15 years of Windsor Castle Park: Designer Lawrence Pitt recalls early days of Luter-funded nature preserve
Published 2:38 pm Tuesday, June 3, 2025
May 22 marked 15 years since the grand opening of Windsor Castle Park, which owes its presence in the heart of Smithfield’s historic district primarily to two men.
The first and most well known is former Smithfield Foods Chairman Joseph Luter III, who gave $5 million to the town to purchase the 208-acre 18th century homestead of Smithfield founder Arthur Smith IV.
The second is Luter’s project manager, Lawrence Pitt, who recently met with the Times for an interview on his role in bringing Luter’s brainchild to fruition.
Pitt said he first met Luter several years before being hired as project manager when he was serving on the board of one of Luter’s other philanthropic efforts.
“He was just as nice a guy as you can be. … He calls me by name; I don’t know how he knew,” Pitt said.
Luter asked Pitt to help him with a home renovation project and “from there, we became real good friends,” Pitt said.
Luter had retired as Foods’ president and CEO in 2006 but was still serving as the company’s board chairman when he approached Pitt, a phone company retiree, in early 2009 and asked that they meet for lunch at the Smithfield Station restaurant.
“He said, ‘Come on, I want to show you something I want to do,’” Pitt said, and, after lunch, they found themselves wandering through the woods by the park’s South Church Street entrance.
“He says, ‘I want to make a park here,’” Pitt said.
At the time, the land was still owned by Newport News developer Lewis McMurran, who in 2004 had proposed building a 445-home development dubbed “Villages at Windsor Castle.”
“He said, ‘I’ll take care of it,’” Pitt recalled. “… In less than a week he called me and said go ahead and start digging.”
It’s something Pitt has always admired about Luter.
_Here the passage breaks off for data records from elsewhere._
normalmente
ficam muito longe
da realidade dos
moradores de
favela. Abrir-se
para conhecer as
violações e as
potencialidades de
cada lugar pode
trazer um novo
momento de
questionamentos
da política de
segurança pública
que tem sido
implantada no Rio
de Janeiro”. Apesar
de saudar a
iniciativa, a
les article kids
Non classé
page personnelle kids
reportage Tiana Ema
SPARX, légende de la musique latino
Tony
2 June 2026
“When he wants to do something, he gets his way,” said Pitt, who credits Luter with coming up with the idea and getting the project started.
“We look at the park and call it good,” the Rev. Will Montgomery, pastor of Trinity United Methodist Church in 2010, was quoted in the Times as having remarked at the park’s dedication ceremony that year, alluding to a passage in the Bible describing the creation of the world.
While Windsor Castle Park took longer than six days to build, Pitt was able to finish it in just over a year by following an aggressive construction schedule. He began by crawling through foliage to mark the desired path of the walking trail with wooden stakes, designing its shape to require clearing only shrubbery and leave large trees where they stood. There’s one point where the walking trail splits to go around a tree.
“We wanted it to stay as natural as it could possibly be,” Pitt said.
He recalls that even before the trails were graded and paved, people began walking them, following the stakes.
Pitt retained Todd Bryant, owner of Bryant’s Excavation, to do the clearing and grading of the nearly four-mile walking trail that spans the park’s perimeter, with one condition.
“I said if I give you the job I want you on the job until we finish,” Pitt said.
Bryant, who’d worked with Pitt before, agreed to Pitt’s terms and by April 2009 Pitt had drawn up a schedule that called for the trail to be completed by Sept. 5 of that year.
The idea for a kayak and canoe rental and launch pier located a half-mile south of the South Church Street entrance at a clearing overlooking Cypress Creek, Pitt said, was one of his ideas, though he pitched to Luter and received approval.
Pitt oversaw the demolition of a house on Mason Street to make room for the park’s main entrance, where a brick wall, pavers and historic-style street lamps now stand, and arranged for an archeological study to search for the grave of Arthur Smith and evidence of Native American inhabitation. Two headstones, one of which is Smith’s, were found in the tree line near the waterfront and are now surrounded by a wrought iron fence bordering a section of trail.
Pitt also served as Luter’s spokesman through the permitting process, which entailed obtaining permissions from Smithfield’s Town Council, Isle of Wight County’s Wetlands Board and the Virginia Marine Resources Commission.
Hodges & Hodges Marine built the original piers and footbridges, which in 2024 were rebuilt by Athens Building Corp.
The Windsor Castle Park Foundation, a nonprofit organization that operates separately from the town, now raises funds for improvements to the park. The park now includes a children’s play area, and in 2021, Ariane Williams, who now heads Isle of Wight County’s NAACP chapter, organized a group of volunteers to revitalize a community garden started by Smithfield Middle School students near the kayak launch. That same year, volunteers, including members of the Virginia Master Naturalists and Smithfield Foods workers, set up oyster castles and planted native grasses at an area of shoreline by Cypress Creek to stop erosion and improve water quality.
“There’s all kinds of people who walk through here now,” Pitt said. “There was nowhere in town you could do anything like this, so this really has turned out to be something pretty good.”